What to work on: Images excluded, reproduce each line of the records exactly as it stands.

*** Dataset records Section Begins ***

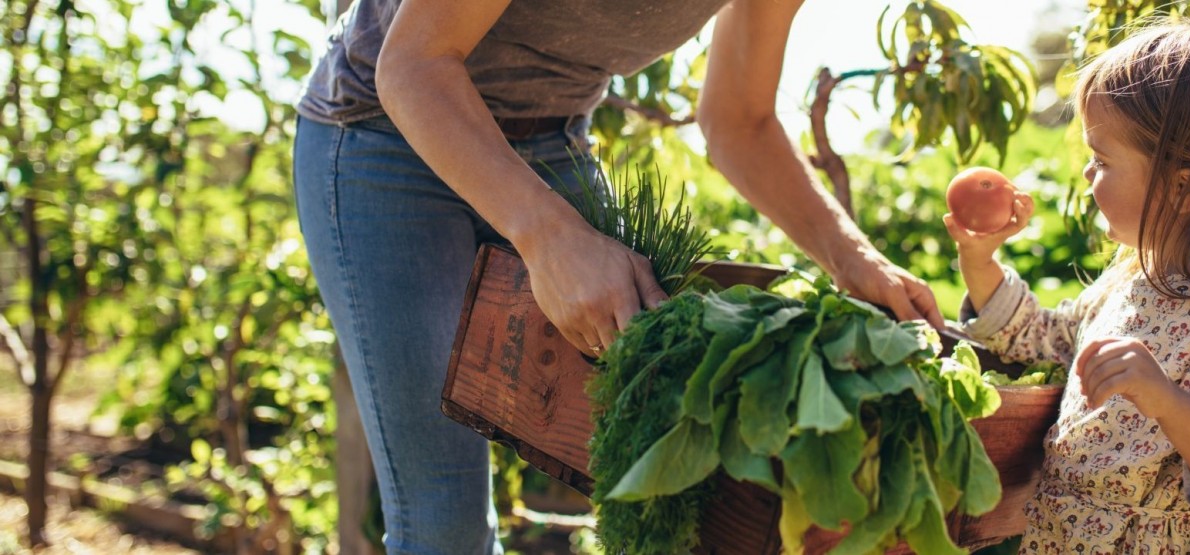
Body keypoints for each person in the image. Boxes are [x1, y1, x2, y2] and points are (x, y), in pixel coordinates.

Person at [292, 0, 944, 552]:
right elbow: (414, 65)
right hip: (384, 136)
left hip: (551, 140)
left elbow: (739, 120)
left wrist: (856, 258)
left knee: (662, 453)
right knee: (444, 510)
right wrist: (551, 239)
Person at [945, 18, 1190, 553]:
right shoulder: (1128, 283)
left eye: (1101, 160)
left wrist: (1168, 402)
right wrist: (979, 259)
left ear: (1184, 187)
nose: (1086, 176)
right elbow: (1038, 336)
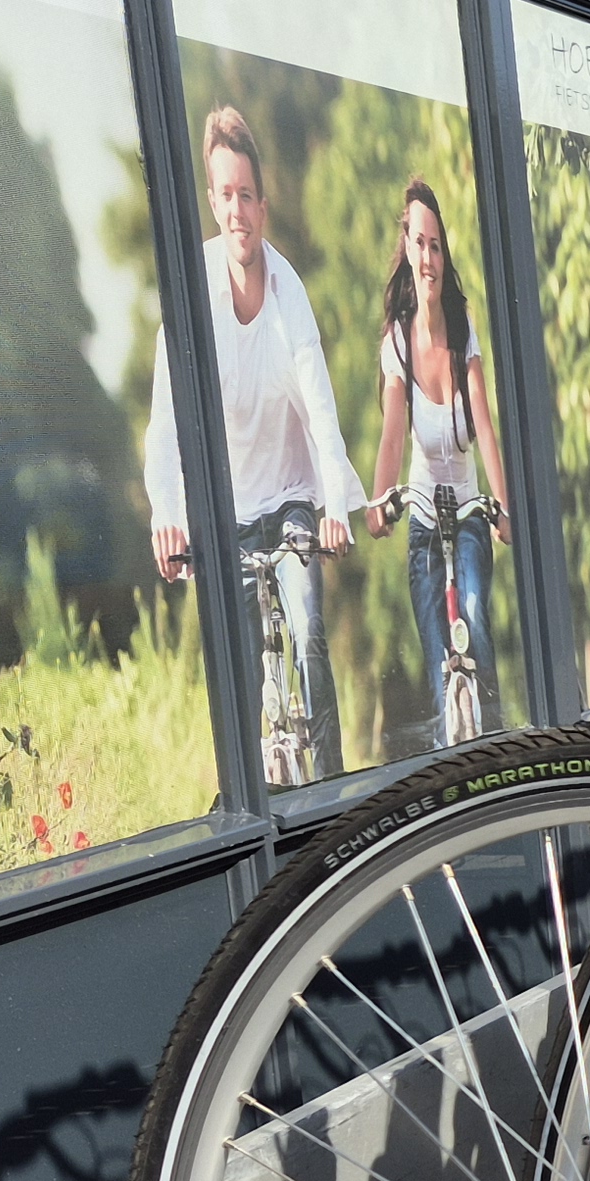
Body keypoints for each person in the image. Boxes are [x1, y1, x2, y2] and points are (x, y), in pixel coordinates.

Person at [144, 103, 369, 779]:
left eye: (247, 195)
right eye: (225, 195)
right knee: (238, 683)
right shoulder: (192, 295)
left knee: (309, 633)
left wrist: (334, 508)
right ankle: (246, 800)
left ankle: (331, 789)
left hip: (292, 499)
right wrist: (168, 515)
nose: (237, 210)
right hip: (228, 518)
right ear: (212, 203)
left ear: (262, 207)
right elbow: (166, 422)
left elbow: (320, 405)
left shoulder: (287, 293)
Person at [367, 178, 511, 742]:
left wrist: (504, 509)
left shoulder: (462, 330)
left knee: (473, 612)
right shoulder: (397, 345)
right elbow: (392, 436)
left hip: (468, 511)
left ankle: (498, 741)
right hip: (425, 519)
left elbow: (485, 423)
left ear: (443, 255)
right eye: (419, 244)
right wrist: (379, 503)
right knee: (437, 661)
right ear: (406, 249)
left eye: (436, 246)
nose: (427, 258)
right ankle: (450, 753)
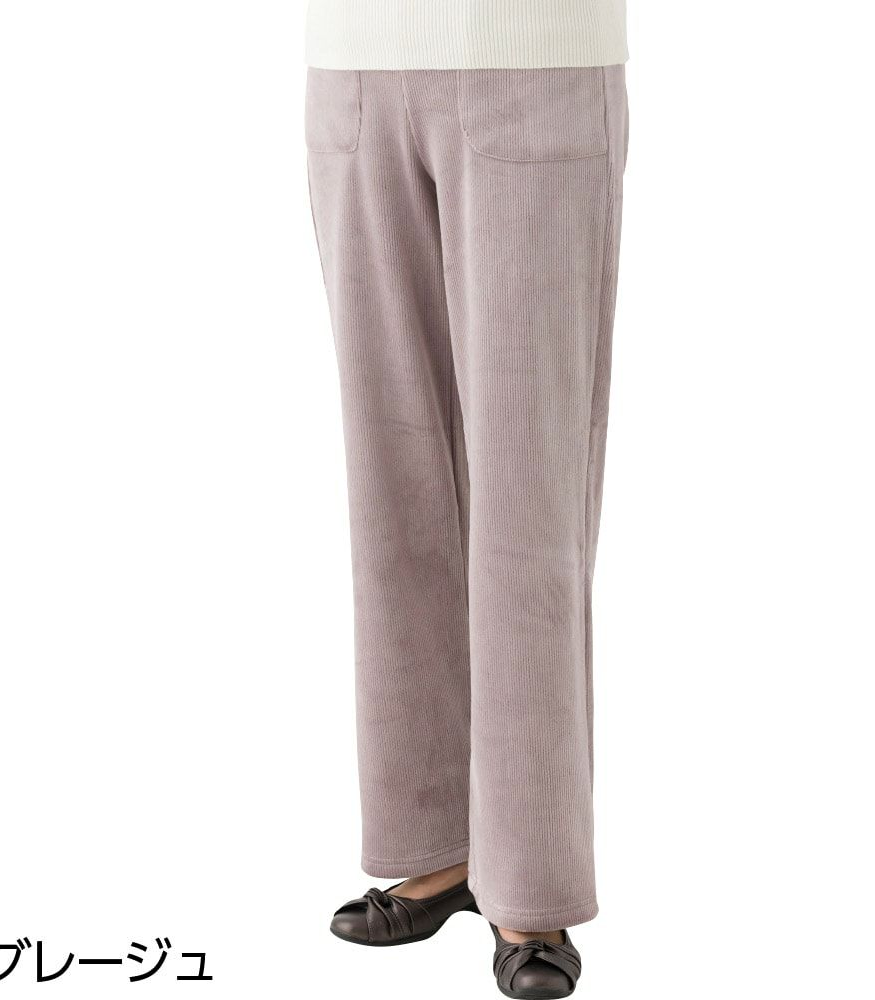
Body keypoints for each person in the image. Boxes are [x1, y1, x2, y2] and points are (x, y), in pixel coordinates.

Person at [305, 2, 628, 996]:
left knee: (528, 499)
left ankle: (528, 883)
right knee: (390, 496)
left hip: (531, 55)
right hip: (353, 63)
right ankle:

*** Dataset records Section Ends ***

Solved problem:
Body keypoints for each person in the image. Boxes are [x1, y1, x2, y2] and points are (x, y), in pixel coordinates.

Person at [292, 0, 944, 552]:
right elbow: (414, 65)
right hip: (384, 136)
left hip: (551, 140)
left elbow: (739, 120)
left wrist: (856, 258)
left knee: (662, 453)
right knee: (444, 510)
right wrist: (551, 239)
Person at [945, 18, 1190, 553]:
right shoulder: (1128, 283)
left eye: (1101, 160)
left wrist: (1168, 402)
right wrist: (979, 259)
left ear: (1184, 187)
nose: (1086, 176)
right elbow: (1038, 336)
Body keypoints for each person in the image. Boxes are [x1, y1, x2, y2] and points are (x, y), in pixel coordinates.

Person at [144, 103, 369, 779]:
left eye: (247, 195)
right eye: (225, 195)
right knee: (238, 683)
right shoulder: (192, 295)
left knee: (309, 633)
left wrist: (334, 508)
right ankle: (246, 800)
left ankle: (331, 789)
left hip: (292, 499)
right wrist: (168, 515)
nose: (237, 210)
right hip: (228, 518)
right ear: (212, 203)
left ear: (262, 207)
right elbow: (166, 422)
left elbow: (320, 405)
left shoulder: (287, 293)
Person at [367, 178, 511, 742]:
left wrist: (504, 509)
left shoulder: (462, 330)
left knee: (473, 612)
right shoulder: (397, 345)
right elbow: (392, 436)
left hip: (468, 511)
left ankle: (498, 741)
right hip: (425, 519)
left elbow: (485, 423)
left ear: (443, 255)
right eye: (419, 244)
right wrist: (379, 503)
right knee: (437, 661)
right ear: (406, 249)
left eye: (436, 246)
nose: (427, 258)
right ankle: (450, 753)
Body keypoints for each person in the image. Boxes are [x1, y1, x2, y2] and points are (x, y), in pixel coordinates.

Person at [305, 2, 628, 996]:
left knee: (528, 499)
left ankle: (528, 883)
right knee: (390, 496)
left hip: (531, 55)
right hip: (353, 63)
right ankle:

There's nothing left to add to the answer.